THE DATA:
- - - - -

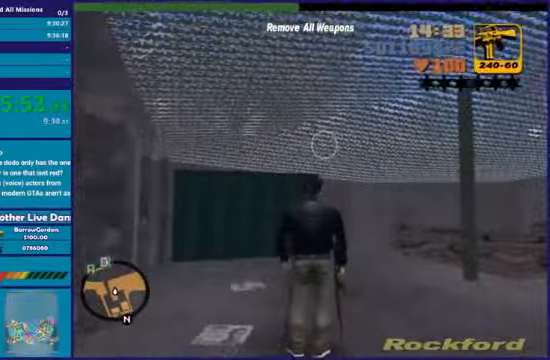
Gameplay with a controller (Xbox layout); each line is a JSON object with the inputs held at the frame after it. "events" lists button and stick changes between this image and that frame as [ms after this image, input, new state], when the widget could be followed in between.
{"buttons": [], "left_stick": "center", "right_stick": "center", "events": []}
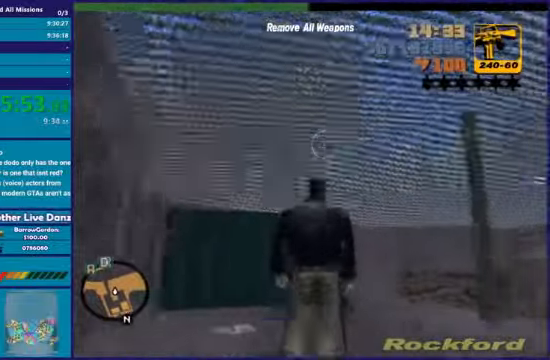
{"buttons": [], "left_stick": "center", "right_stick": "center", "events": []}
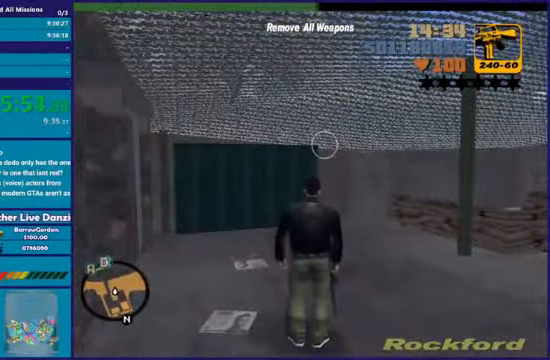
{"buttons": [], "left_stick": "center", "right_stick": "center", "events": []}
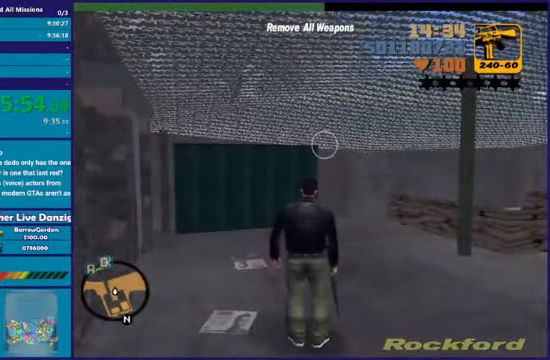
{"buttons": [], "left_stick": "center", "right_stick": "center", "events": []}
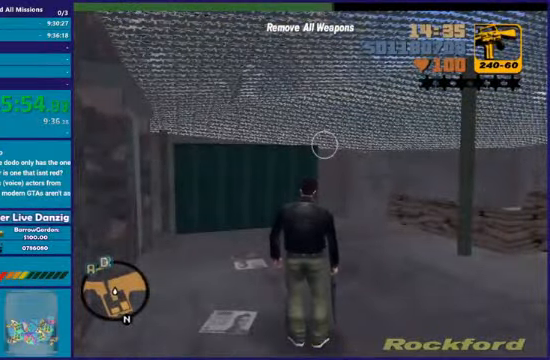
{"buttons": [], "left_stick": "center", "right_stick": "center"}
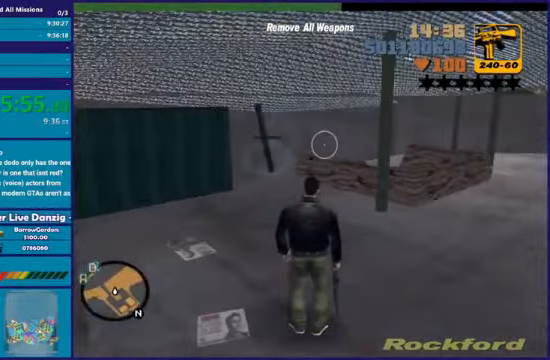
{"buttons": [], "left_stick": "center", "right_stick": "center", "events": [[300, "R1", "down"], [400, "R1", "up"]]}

- - - - -

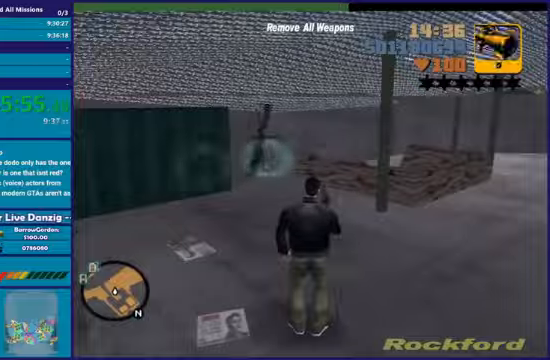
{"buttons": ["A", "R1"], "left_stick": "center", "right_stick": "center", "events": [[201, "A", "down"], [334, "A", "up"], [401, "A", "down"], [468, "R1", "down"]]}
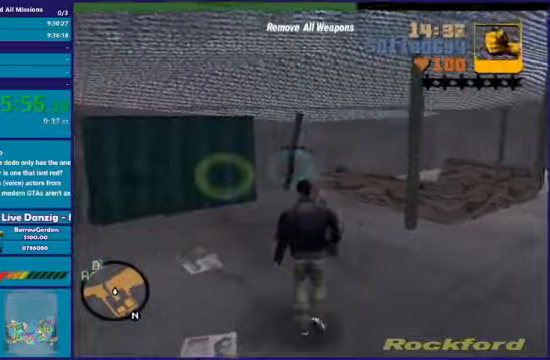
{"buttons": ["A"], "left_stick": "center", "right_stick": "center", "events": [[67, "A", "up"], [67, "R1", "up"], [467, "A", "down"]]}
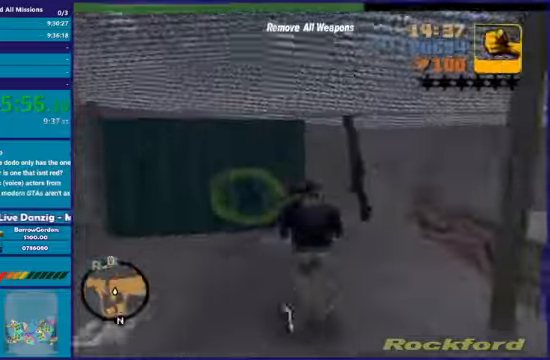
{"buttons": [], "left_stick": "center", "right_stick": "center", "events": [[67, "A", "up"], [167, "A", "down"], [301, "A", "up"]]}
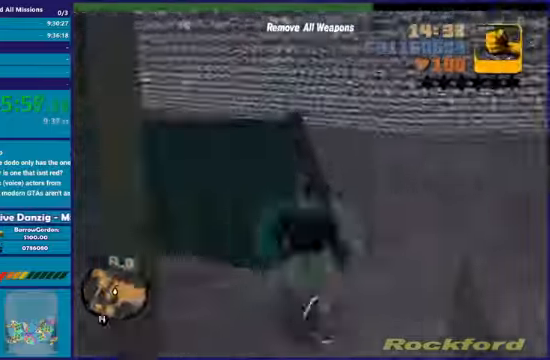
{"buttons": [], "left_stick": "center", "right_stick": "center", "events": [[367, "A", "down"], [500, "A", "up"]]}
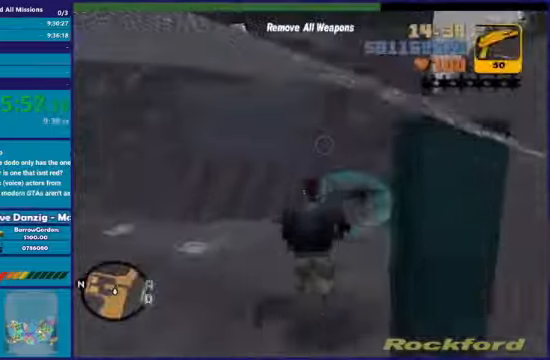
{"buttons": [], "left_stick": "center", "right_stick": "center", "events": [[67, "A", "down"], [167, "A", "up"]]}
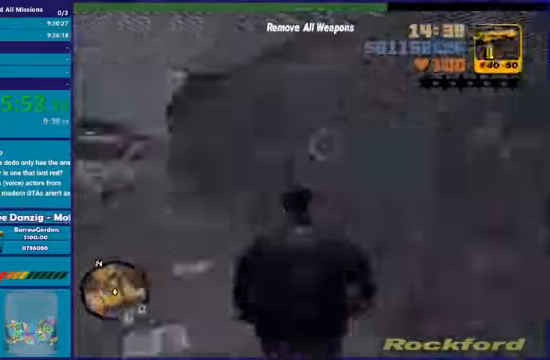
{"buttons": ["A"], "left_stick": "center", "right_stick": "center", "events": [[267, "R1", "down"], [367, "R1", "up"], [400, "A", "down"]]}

- - - - -

List all lines in the material containing the string "down".

{"buttons": [], "left_stick": "center", "right_stick": "center", "events": [[300, "R1", "down"], [400, "R1", "up"]]}
{"buttons": ["A", "R1"], "left_stick": "center", "right_stick": "center", "events": [[201, "A", "down"], [334, "A", "up"], [401, "A", "down"], [468, "R1", "down"]]}
{"buttons": ["A"], "left_stick": "center", "right_stick": "center", "events": [[67, "A", "up"], [67, "R1", "up"], [467, "A", "down"]]}
{"buttons": [], "left_stick": "center", "right_stick": "center", "events": [[67, "A", "up"], [167, "A", "down"], [301, "A", "up"]]}
{"buttons": [], "left_stick": "center", "right_stick": "center", "events": [[367, "A", "down"], [500, "A", "up"]]}
{"buttons": [], "left_stick": "center", "right_stick": "center", "events": [[67, "A", "down"], [167, "A", "up"]]}
{"buttons": ["A"], "left_stick": "center", "right_stick": "center", "events": [[267, "R1", "down"], [367, "R1", "up"], [400, "A", "down"]]}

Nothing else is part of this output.